* **PROVIDED RECORDS**
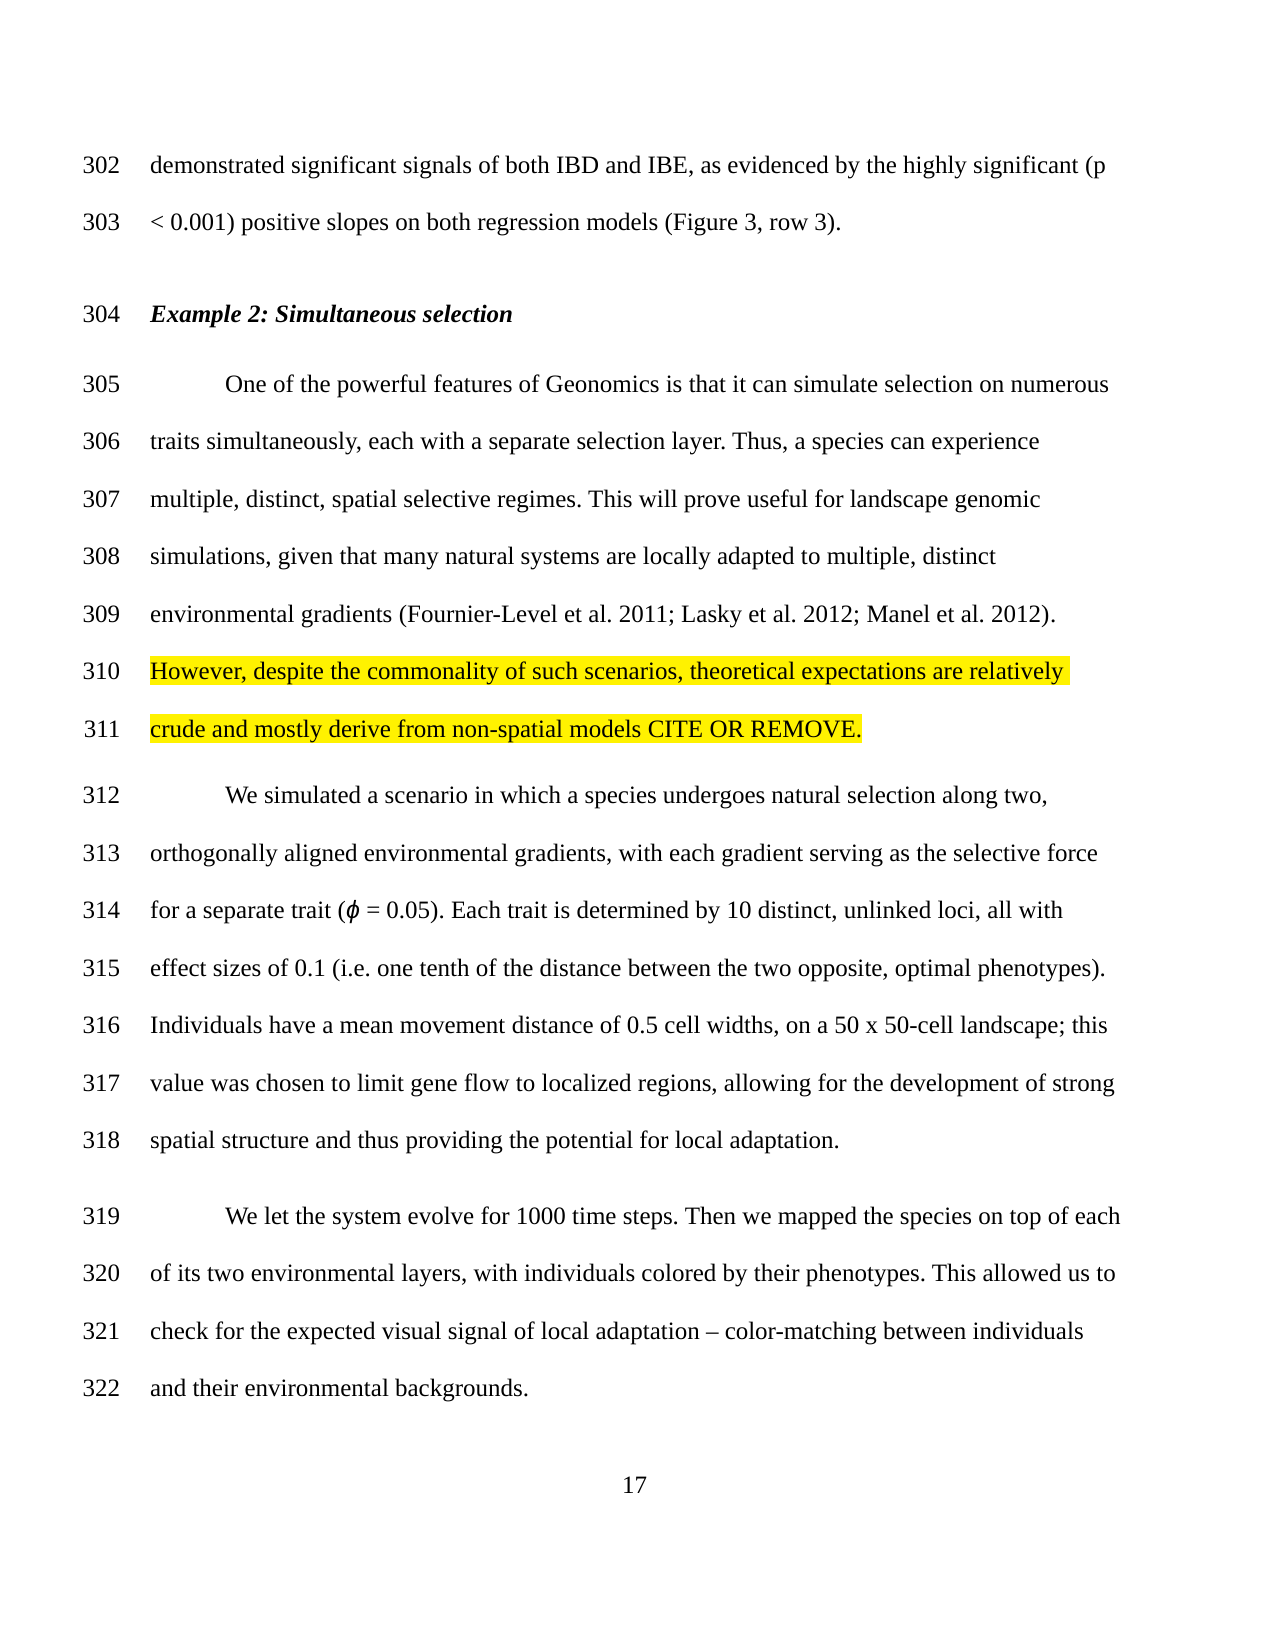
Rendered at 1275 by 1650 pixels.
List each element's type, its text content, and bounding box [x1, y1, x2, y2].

text We let the system evolve for 1000 time steps. Then we mapped the species on top of each of its two environmental layers, with individuals colored by their phenotypes. This allowed us to check for the expected visual signal of local adaptation – color-matching between individuals and their environmental backgrounds. [150, 1201, 1125, 1402]
text demonstrated significant signals of both IBD and IBE, as evidenced by the highly significant (p < 0.001) positive slopes on both regression models (Figure 3, row 3). [150, 150, 1125, 236]
text One of the powerful features of Geonomics is that it can simulate selection on numerous traits simultaneously, each with a separate selection layer. Thus, a species can experience multiple, distinct, spatial selective regimes. This will prove useful for landscape genomic simulations, given that many natural systems are locally adapted to multiple, distinct environmental gradients (Fournier-Level et al. 2011; Lasky et al. 2012; Manel et al. 2012). However, despite the commonality of such scenarios, theoretical expectations are relatively crude and mostly derive from non-spatial models CITE OR REMOVE. [150, 369, 1125, 743]
text We simulated a scenario in which a species undergoes natural selection along two, orthogonally aligned environmental gradients, with each gradient serving as the selective force for a separate trait (ɸ = 0.05). Each trait is determined by 10 distinct, unlinked loci, all with effect sizes of 0.1 (i.e. one tenth of the distance between the two opposite, optimal phenotypes). Individuals have a mean movement distance of 0.5 cell widths, on a 50 x 50-cell landscape; this value was chosen to limit gene flow to localized regions, allowing for the development of strong spatial structure and thus providing the potential for local adaptation. [150, 780, 1125, 1154]
subtitle Example 2: Simultaneous selection [150, 299, 1125, 328]
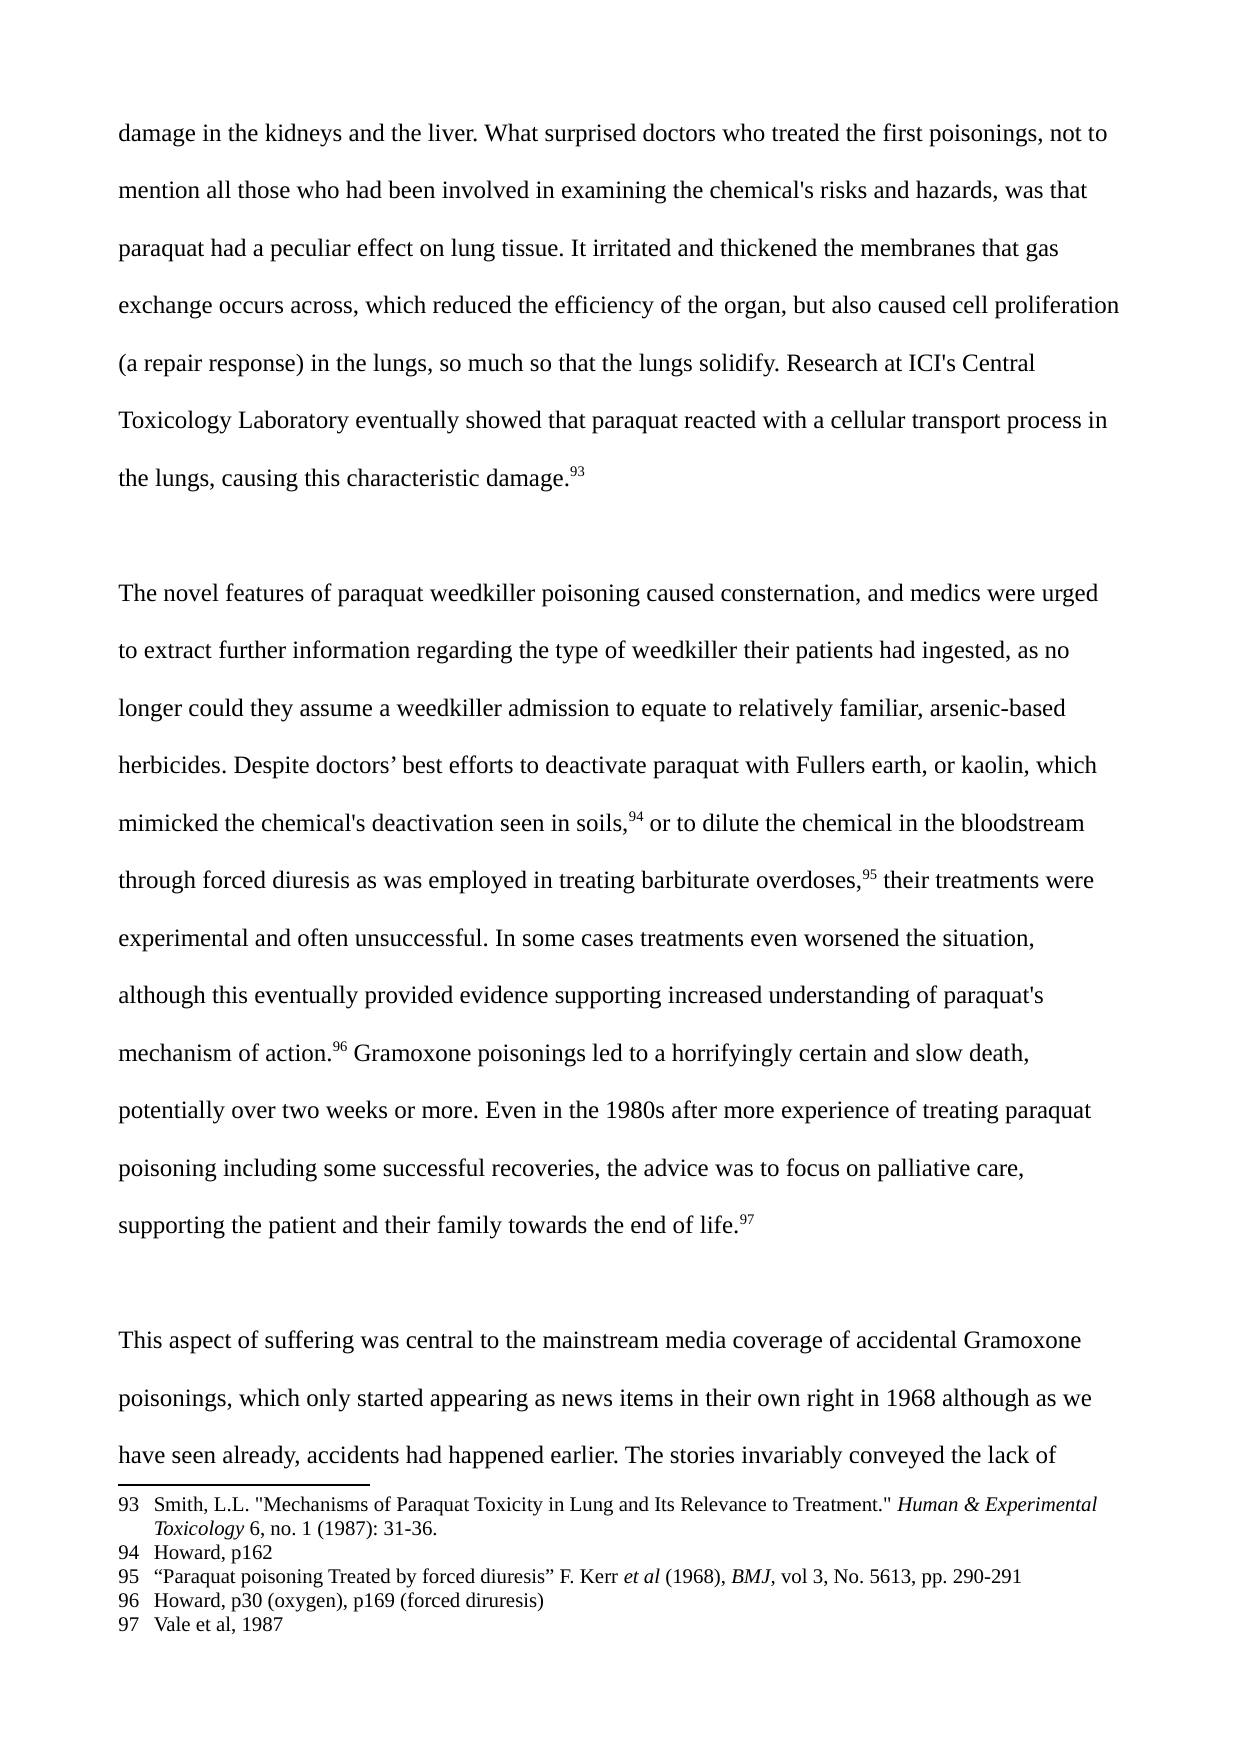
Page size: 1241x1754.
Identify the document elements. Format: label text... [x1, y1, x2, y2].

text Howard, p162 [118, 1539, 1122, 1564]
text This aspect of suffering was central to the mainstream media coverage of accidental Gramoxone poisonings, which only started appearing as news items in their own right in 1968 although as we have seen already, accidents had happened earlier. The stories invariably conveyed the lack of [118, 1326, 1122, 1469]
text “Paraquat poisoning Treated by forced diuresis” F. Kerr et al (1968), BMJ, vol 3, No. 5613, pp. 290-291 [118, 1564, 1122, 1588]
text The novel features of paraquat weedkiller poisoning caused consternation, and medics were urged to extract further information regarding the type of weedkiller their patients had ingested, as no longer could they assume a weedkiller admission to equate to relatively familiar, arsenic-based herbicides. Despite doctors’ best efforts to deactivate paraquat with Fullers earth, or kaolin, which mimicked the chemical's deactivation seen in soils, or to dilute the chemical in the bloodstream through forced diuresis as was employed in treating barbiturate overdoses, their treatments were experimental and often unsuccessful. In some cases treatments even worsened the situation, although this eventually provided evidence supporting increased understanding of paraquat's mechanism of action. Gramoxone poisonings led to a horrifyingly certain and slow death, potentially over two weeks or more. Even in the 1980s after more experience of treating paraquat poisoning including some successful recoveries, the advice was to focus on palliative care, supporting the patient and their family towards the end of life. [118, 578, 1122, 1239]
text Smith, L.L. "Mechanisms of Paraquat Toxicity in Lung and Its Relevance to Treatment." Human & Experimental Toxicology 6, no. 1 (1987): 31-36. [118, 1491, 1122, 1539]
text damage in the kidneys and the liver. What surprised doctors who treated the first poisonings, not to mention all those who had been involved in examining the chemical's risks and hazards, was that paraquat had a peculiar effect on lung tissue. It irritated and thickened the membranes that gas exchange occurs across, which reduced the efficiency of the organ, but also caused cell proliferation (a repair response) in the lungs, so much so that the lungs solidify. Research at ICI's Central Toxicology Laboratory eventually showed that paraquat reacted with a cellular transport process in the lungs, causing this characteristic damage. [118, 118, 1122, 492]
text Vale et al, 1987 [118, 1612, 1122, 1636]
text Howard, p30 (oxygen), p169 (forced diruresis) [118, 1588, 1122, 1612]
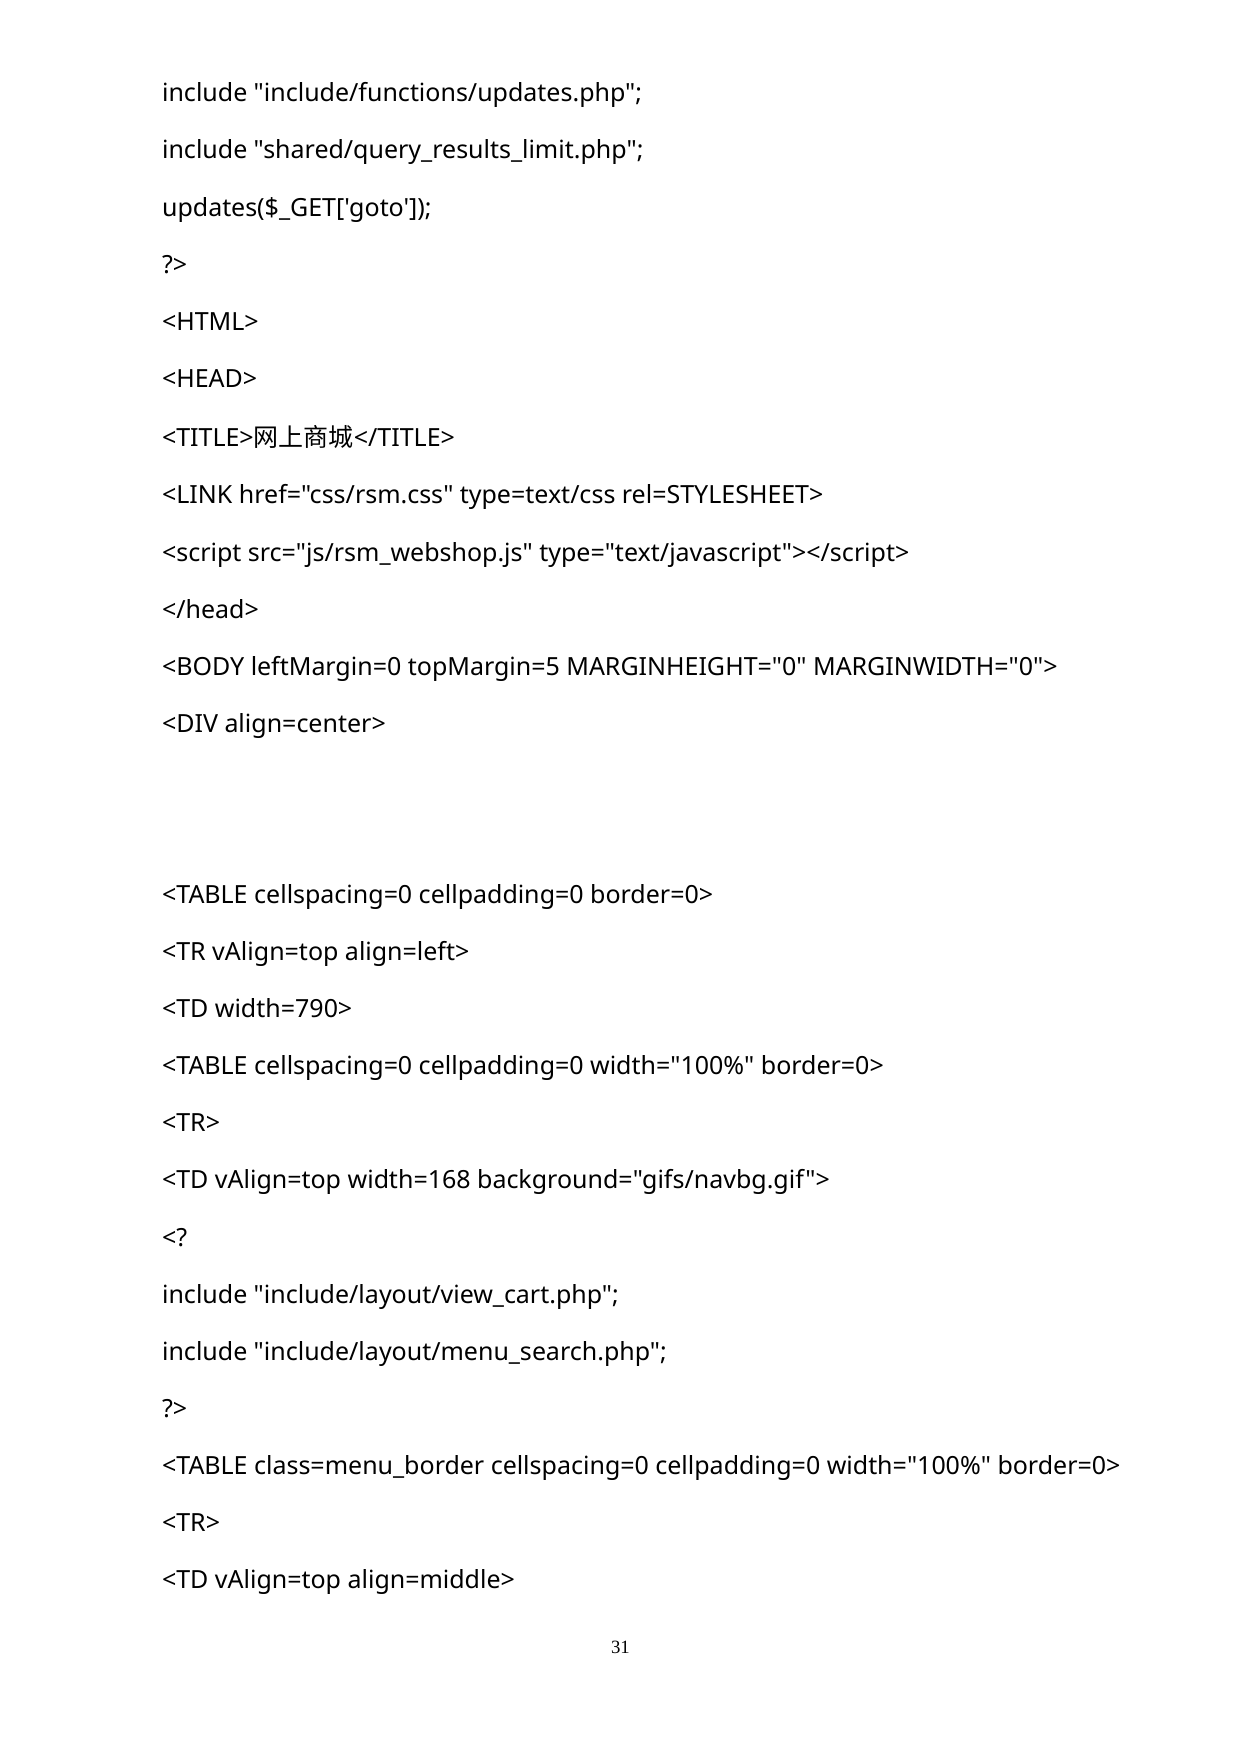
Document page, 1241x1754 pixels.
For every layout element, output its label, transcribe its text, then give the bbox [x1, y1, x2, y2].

text <TABLE cellspacing=0 cellpadding=0 border=0> [118, 877, 1122, 911]
text <TABLE class=menu_border cellspacing=0 cellpadding=0 width="100%" border=0> [118, 1448, 1122, 1482]
text <DIV align=center> [118, 706, 1122, 739]
text <TABLE cellspacing=0 cellpadding=0 width="100%" border=0> [118, 1048, 1122, 1082]
text include "include/layout/menu_search.php"; [118, 1333, 1122, 1367]
text <LINK href="css/rsm.css" type=text/css rel=STYLESHEET> [118, 477, 1122, 511]
text include "include/layout/view_cart.php"; [118, 1276, 1122, 1310]
text <TR> [118, 1505, 1122, 1539]
text <TITLE>网上商城</TITLE> [118, 417, 1122, 454]
text </head> [118, 591, 1122, 625]
text <TR vAlign=top align=left> [118, 934, 1122, 968]
text updates($_GET['goto']); [118, 189, 1122, 223]
text <TD vAlign=top width=168 background="gifs/navbg.gif"> [118, 1162, 1122, 1196]
text <TD width=790> [118, 991, 1122, 1025]
text ?> [118, 1391, 1122, 1424]
text ?> [118, 246, 1122, 280]
text include "shared/query_results_limit.php"; [118, 132, 1122, 166]
text include "include/functions/updates.php"; [118, 75, 1122, 109]
text <BODY leftMargin=0 topMargin=5 MARGINHEIGHT="0" MARGINWIDTH="0"> [118, 648, 1122, 682]
text <? [118, 1219, 1122, 1253]
text <script src="js/rsm_webshop.js" type="text/javascript"></script> [118, 534, 1122, 568]
text <TR> [118, 1105, 1122, 1139]
text <TD vAlign=top align=middle> [118, 1562, 1122, 1596]
text <HTML> [118, 303, 1122, 337]
text <HEAD> [118, 360, 1122, 394]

* **PROBLEM STATEMENT**
Each line in the listing above that contains "TABLE" should be copied.

* **SOLUTION TO THIS PROBLEM**
text <TABLE cellspacing=0 cellpadding=0 border=0> [118, 877, 1122, 911]
text <TABLE class=menu_border cellspacing=0 cellpadding=0 width="100%" border=0> [118, 1448, 1122, 1482]
text <TABLE cellspacing=0 cellpadding=0 width="100%" border=0> [118, 1048, 1122, 1082]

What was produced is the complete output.